The Maori people have used the medicinal herbs of New Zealand for thousands of years to treat and prevent illness. According to Te Ara, the Encyclopedia of New Zealand, colonization by Europeans had a profound impact on traditional medicine in the region. This important aspect of Maori culture may have been lost, but a number of factors brought about a revival of the practice of Rongoa, or traditional Maori medicine, late in the twentieth century up to the present. Today, ethnobotanists and modern herbalists work with Maori tohunga ahurewa, or priestly experts, to record the ancient knowledge of medicinal plants in the region.
New Zealand's Most Common Medicinal Herbs
As the result of a few dedicated individuals, traditional herbal lore is being supported by scientific research. According to Te Ara, the Maori traditionally used over 200 plant species for medicinal purposes. Many of the most common of these medicinal plants have been studied scientifically, and many other possibilities are waiting to be explored. Some of the most commonly used medicinal herbs of New Zealand include the following:
Traditionally, this plant has been utilized for both medicinal properties and as a source of fiber. Several parts of the plant were used to create splints for injured arms or to stabilize sore backs, and midwives would use fine pieces of fiber to tie the umbilical cords of newborns.
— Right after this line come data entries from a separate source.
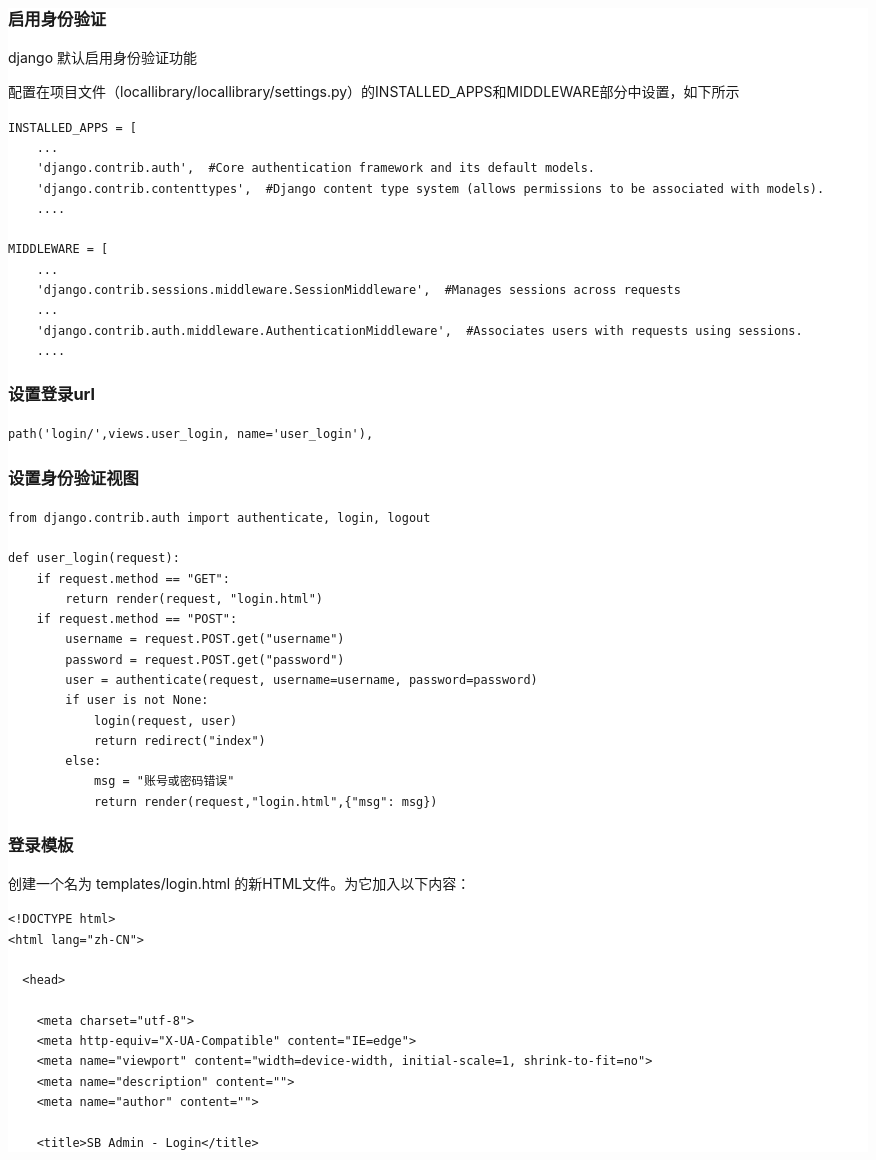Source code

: ### 启用身份验证

django 默认启用身份验证功能

配置在项目文件（locallibrary/locallibrary/settings.py）的INSTALLED_APPS和MIDDLEWARE部分中设置，如下所示

```
INSTALLED_APPS = [
    ...
    'django.contrib.auth',  #Core authentication framework and its default models.
    'django.contrib.contenttypes',  #Django content type system (allows permissions to be associated with models).
    ....

MIDDLEWARE = [
    ...
    'django.contrib.sessions.middleware.SessionMiddleware',  #Manages sessions across requests
    ...
    'django.contrib.auth.middleware.AuthenticationMiddleware',  #Associates users with requests using sessions.
    ....
```

### 设置登录url
```
path('login/',views.user_login, name='user_login'),
```

### 设置身份验证视图

```
from django.contrib.auth import authenticate, login, logout

def user_login(request):
    if request.method == "GET":
        return render(request, "login.html")
    if request.method == "POST":
        username = request.POST.get("username")
        password = request.POST.get("password")
        user = authenticate(request, username=username, password=password)
        if user is not None:
            login(request, user)
            return redirect("index")
        else:
            msg = "账号或密码错误"
            return render(request,"login.html",{"msg": msg})
```



### 登录模板
创建一个名为 templates/login.html 的新HTML文件。为它加入以下内容：

```
<!DOCTYPE html>
<html lang="zh-CN">

  <head>

    <meta charset="utf-8">
    <meta http-equiv="X-UA-Compatible" content="IE=edge">
    <meta name="viewport" content="width=device-width, initial-scale=1, shrink-to-fit=no">
    <meta name="description" content="">
    <meta name="author" content="">

    <title>SB Admin - Login</title>

```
Tohunga would often prescribe harakeke to treat intestinal parasites, This practice has been investigated by at least one study, using heifer calves as test subjects, and researchers found no difference in fecal egg counts between test subjects and untreated control animals. According to the Museum of New Zealand, the roots are useful to treat colds and headaches, while the leaves can be used to treat digestive disorders.
Kawakawa (Pepper Tree)
The pepper tree is one of the most widely used indigenous medicinal plants of New Zealand. Tohunga commonly prescribe this plant for the following maladies:
- Rheumatism: Leaves of the plant are heated or placed in a sauna-like steam bath, and the patient then inhales the vapors or rests on a specially designed heated bed of leaves and flax.
- Stomachache: Leaves and bark of the tree can be chewed or used as tea to treat stomach ache or dysentery.
- Toothache: Leaves are chewed or applied as a poultice
- Cuts: The liquid from boiled pepper tree leaves can be applied to a cut to speed healing and prevent infection.
- Sexually Transmitted Diseases: A more recent use for the plant, after the European colonization of New Zealand, Tohunga began prescribing steam baths using Kawakawa to treat many of the sexually transmitted diseases introduced by European colonists.
This well-known tree, a member of the myrtle family, may be cultivated for its ornamental value as well as for potential medicinal properties. Traditionally, Maori people would steep the bark of this tree in water and then use the resulting liquid as a lotion to treat skin disorders, speed wound healing and prevent infection. The liquid could alternatively be used as a beverage to treat digestive complaints.
Also known as New Zealand Tea Tree, this plant should not be confused with the narrow-leaved tea-tree, the source of tea tree oil. Manuka has a long history of medicinal use, from the ashes of burnt manuka being rubbed on the scalp to treat dandruff to a tea made of leaves or bark being used for dysentry and fevers.
In recent years, manuka has gained attention, not for the properties of its leaves or bark, but for a tea made from its nectar. Specifically, honey that the honey bees produce using nectar from the manuka tree has shown remarkale antibiotic properties. According to Oregon State University's Linus Pauling Institute, manuka honey actually outperforms pharmaceutical antibiotics against some resistant bacteria, including Escheria coli, Staphylococcus aureus, and Heliobacter pylori.
Modern Medicine May Catch Up to Maori Healers
Much like the tropical rainforests of other regions, the temperate rainforests of New Zealand are home to an amazing diversity of plant species. While modern medicine has only begun to explore the potential properties of these plants, the medicinal herbs of New Zealand have already enjoyed a long and interesting history with Maori healers.